Problem description>
Only one stretch of the data below is needed. Output the lines from the one with "69.62 2.19 ;" up to and including the one with "69.76 98.34 ;", exactly as they stand.

╭─ Listed records

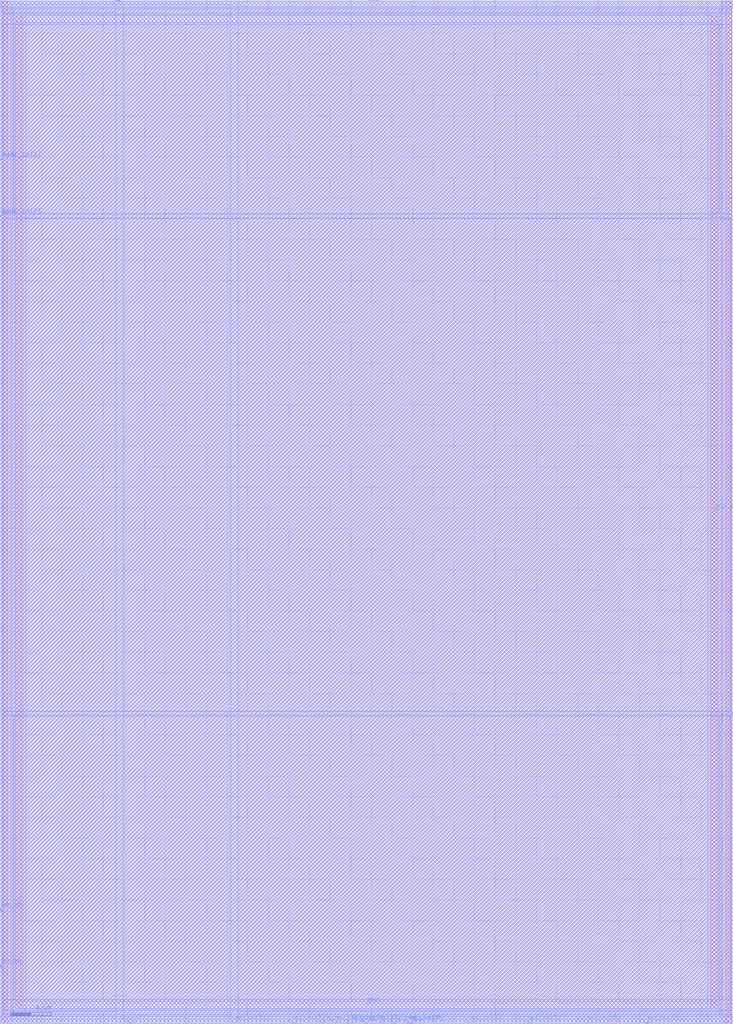
<source format=lef>
VERSION 5.4 ;
NAMESCASESENSITIVE ON ;
BUSBITCHARS "[]" ;
DIVIDERCHAR "/" ;
UNITS
  DATABASE MICRONS 2000 ;
END UNITS
MACRO SRAM_6T_CORE_16x8_MC_TB
   CLASS BLOCK ;
   SIZE 71.08 BY 99.21 ;
   SYMMETRY X Y R90 ;
   PIN wd_in[0]
      DIRECTION INPUT ;
      PORT
         LAYER metal4 ;
         RECT  22.61 0.0 22.76 0.15 ;
      END
   END wd_in[0]
   PIN wd_in[1]
      DIRECTION INPUT ;
      PORT
         LAYER metal4 ;
         RECT  28.34 0.0 28.49 0.15 ;
      END
   END wd_in[1]
   PIN wd_in[2]
      DIRECTION INPUT ;
      PORT
         LAYER metal4 ;
         RECT  34.06 0.0 34.21 0.15 ;
      END
   END wd_in[2]
   PIN wd_in[3]
      DIRECTION INPUT ;
      PORT
         LAYER metal4 ;
         RECT  39.77 0.0 39.92 0.15 ;
      END
   END wd_in[3]
   PIN wd_in[4]
      DIRECTION INPUT ;
      PORT
         LAYER metal4 ;
         RECT  45.49 0.0 45.64 0.15 ;
      END
   END wd_in[4]
   PIN wd_in[5]
      DIRECTION INPUT ;
      PORT
         LAYER metal4 ;
         RECT  51.22 0.0 51.37 0.15 ;
      END
   END wd_in[5]
   PIN wd_in[6]
      DIRECTION INPUT ;
      PORT
         LAYER metal4 ;
         RECT  56.94 0.0 57.09 0.15 ;
      END
   END wd_in[6]
   PIN wd_in[7]
      DIRECTION INPUT ;
      PORT
         LAYER metal4 ;
         RECT  62.66 0.0 62.81 0.15 ;
      END
   END wd_in[7]
   PIN addr_in[0]
      DIRECTION INPUT ;
      PORT
         LAYER metal3 ;
         RECT  0.0 78.19 0.15 78.34 ;
      END
   END addr_in[0]
   PIN addr_in[1]
      DIRECTION INPUT ;
      PORT
         LAYER metal3 ;
         RECT  0.0 83.65 0.15 83.8 ;
      END
   END addr_in[1]
   PIN addr_in[2]
      DIRECTION INPUT ;
      PORT
         LAYER metal4 ;
         RECT  11.48 99.06 11.63 99.2 ;
      END
   END addr_in[2]
   PIN addr_in[3]
      DIRECTION INPUT ;
      PORT
         LAYER metal4 ;
         RECT  11.17 99.06 11.32 99.2 ;
      END
   END addr_in[3]
   PIN ce_in
      DIRECTION INPUT ;
      PORT
         LAYER metal3 ;
         RECT  0.0 5.52 0.15 5.67 ;
      END
   END ce_in
   PIN we_in
      DIRECTION INPUT ;
      PORT
         LAYER metal3 ;
         RECT  0.0 10.98 0.15 11.13 ;
      END
   END we_in
   PIN clk
      DIRECTION INPUT ;
      PORT
         LAYER metal4 ;
         RECT  12.61 0.0 12.76 0.15 ;
      END
   END clk
   PIN rd_out[0]
      DIRECTION OUTPUT ;
      PORT
         LAYER metal4 ;
         RECT  31.12 0.0 31.27 0.15 ;
      END
   END rd_out[0]
   PIN rd_out[1]
      DIRECTION OUTPUT ;
      PORT
         LAYER metal4 ;
         RECT  32.53 0.0 32.68 0.15 ;
      END
   END rd_out[1]
   PIN rd_out[2]
      DIRECTION OUTPUT ;
      PORT
         LAYER metal4 ;
         RECT  33.64 0.0 33.79 0.15 ;
      END
   END rd_out[2]
   PIN rd_out[3]
      DIRECTION OUTPUT ;
      PORT
         LAYER metal4 ;
         RECT  35.35 0.0 35.5 0.15 ;
      END
   END rd_out[3]
   PIN rd_out[4]
      DIRECTION OUTPUT ;
      PORT
         LAYER metal4 ;
         RECT  36.76 0.0 36.91 0.15 ;
      END
   END rd_out[4]
   PIN rd_out[5]
      DIRECTION OUTPUT ;
      PORT
         LAYER metal4 ;
         RECT  38.17 0.0 38.32 0.15 ;
      END
   END rd_out[5]
   PIN rd_out[6]
      DIRECTION OUTPUT ;
      PORT
         LAYER metal4 ;
         RECT  39.45 0.0 39.6 0.15 ;
      END
   END rd_out[6]
   PIN rd_out[7]
      DIRECTION OUTPUT ;
      PORT
         LAYER metal3 ;
         RECT  70.93 29.98 71.07 30.13 ;
      END
   END rd_out[7]
   PIN vdd
      DIRECTION INOUT ;
      USE POWER ; 
      SHAPE ABUTMENT ; 
      PORT
         LAYER metal4 ;
         RECT  0.0 0.0 0.73 99.21 ;
         LAYER metal3 ;
         RECT  0.0 0.0 71.08 0.73 ;
         LAYER metal3 ;
         RECT  0.0 98.48 71.08 99.21 ;
         LAYER metal4 ;
         RECT  70.35 0.0 71.08 99.21 ;
      END
   END vdd
   PIN gnd
      DIRECTION INOUT ;
      USE GROUND ; 
      SHAPE ABUTMENT ; 
      PORT
         LAYER metal3 ;
         RECT  1.46 97.02 69.62 97.75 ;
         LAYER metal4 ;
         RECT  1.46 1.46 2.19 97.75 ;
         LAYER metal3 ;
         RECT  1.46 1.46 69.62 2.19 ;
         LAYER metal4 ;
         RECT  68.89 1.46 69.62 97.75 ;
      END
   END gnd
   OBS
   LAYER  metal1 ;
      RECT  0.14 0.14 70.94 99.07 ;
   LAYER  metal2 ;
      RECT  0.14 0.14 70.94 99.07 ;
   LAYER  metal3 ;
      RECT  0.29 78.05 70.94 78.48 ;
      RECT  0.14 78.48 0.29 83.51 ;
      RECT  0.14 5.81 0.29 10.84 ;
      RECT  0.14 11.27 0.29 78.05 ;
      RECT  0.29 29.84 70.79 30.27 ;
      RECT  0.29 30.27 70.79 78.05 ;
      RECT  70.79 30.27 70.94 78.05 ;
      RECT  0.14 0.87 0.29 5.38 ;
      RECT  70.79 0.87 70.94 29.84 ;
      RECT  0.14 83.94 0.29 98.34 ;
      RECT  0.29 78.48 1.32 96.88 ;
      RECT  0.29 96.88 1.32 97.89 ;
      RECT  0.29 97.89 1.32 98.34 ;
      RECT  1.32 78.48 69.76 96.88 ;
      RECT  1.32 97.89 69.76 98.34 ;
      RECT  69.76 78.48 70.94 96.88 ;
      RECT  69.76 96.88 70.94 97.89 ;
      RECT  69.76 97.89 70.94 98.34 ;
      RECT  0.29 0.87 1.32 1.32 ;
      RECT  0.29 1.32 1.32 2.33 ;
      RECT  0.29 2.33 1.32 29.84 ;
      RECT  1.32 0.87 69.76 1.32 ;
      RECT  1.32 2.33 69.76 29.84 ;
      RECT  69.76 0.87 70.79 1.32 ;
      RECT  69.76 1.32 70.79 2.33 ;
      RECT  69.76 2.33 70.79 29.84 ;
   LAYER  metal4 ;
      RECT  22.33 0.43 23.04 99.07 ;
      RECT  23.04 0.14 28.06 0.43 ;
      RECT  40.2 0.14 45.21 0.43 ;
      RECT  45.92 0.14 50.94 0.43 ;
      RECT  51.65 0.14 56.66 0.43 ;
      RECT  57.37 0.14 62.38 0.43 ;
      RECT  11.2 0.43 11.91 98.78 ;
      RECT  11.91 0.43 22.33 98.78 ;
      RECT  11.91 98.78 22.33 99.07 ;
      RECT  13.04 0.14 22.33 0.43 ;
      RECT  28.77 0.14 30.84 0.43 ;
      RECT  31.55 0.14 32.25 0.43 ;
      RECT  32.96 0.14 33.36 0.43 ;
      RECT  34.49 0.14 35.07 0.43 ;
      RECT  35.78 0.14 36.48 0.43 ;
      RECT  37.19 0.14 37.89 0.43 ;
      RECT  38.6 0.14 39.17 0.43 ;
      RECT  1.01 98.78 10.89 99.07 ;
      RECT  1.01 0.14 12.33 0.43 ;
      RECT  63.09 0.14 70.07 0.43 ;
      RECT  1.01 0.43 1.18 1.18 ;
      RECT  1.01 1.18 1.18 98.03 ;
      RECT  1.01 98.03 1.18 98.78 ;
      RECT  1.18 0.43 2.47 1.18 ;
      RECT  1.18 98.03 2.47 98.78 ;
      RECT  2.47 0.43 11.2 1.18 ;
      RECT  2.47 1.18 11.2 98.03 ;
      RECT  2.47 98.03 11.2 98.78 ;
      RECT  23.04 0.43 68.61 1.18 ;
      RECT  23.04 1.18 68.61 98.03 ;
      RECT  23.04 98.03 68.61 99.07 ;
      RECT  68.61 0.43 69.9 1.18 ;
      RECT  68.61 98.03 69.9 99.07 ;
      RECT  69.9 0.43 70.07 1.18 ;
      RECT  69.9 1.18 70.07 98.03 ;
      RECT  69.9 98.03 70.07 99.07 ;
   END
END    SRAM_6T_CORE_16x8_MC_TB
END    LIBRARY

</source>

╰─

Output of the exercise>
         RECT  1.46 1.46 69.62 2.19 ;
         LAYER metal4 ;
         RECT  68.89 1.46 69.62 97.75 ;
      END
   END gnd
   OBS
   LAYER  metal1 ;
      RECT  0.14 0.14 70.94 99.07 ;
   LAYER  metal2 ;
      RECT  0.14 0.14 70.94 99.07 ;
   LAYER  metal3 ;
      RECT  0.29 78.05 70.94 78.48 ;
      RECT  0.14 78.48 0.29 83.51 ;
      RECT  0.14 5.81 0.29 10.84 ;
      RECT  0.14 11.27 0.29 78.05 ;
      RECT  0.29 29.84 70.79 30.27 ;
      RECT  0.29 30.27 70.79 78.05 ;
      RECT  70.79 30.27 70.94 78.05 ;
      RECT  0.14 0.87 0.29 5.38 ;
      RECT  70.79 0.87 70.94 29.84 ;
      RECT  0.14 83.94 0.29 98.34 ;
      RECT  0.29 78.48 1.32 96.88 ;
      RECT  0.29 96.88 1.32 97.89 ;
      RECT  0.29 97.89 1.32 98.34 ;
      RECT  1.32 78.48 69.76 96.88 ;
      RECT  1.32 97.89 69.76 98.34 ;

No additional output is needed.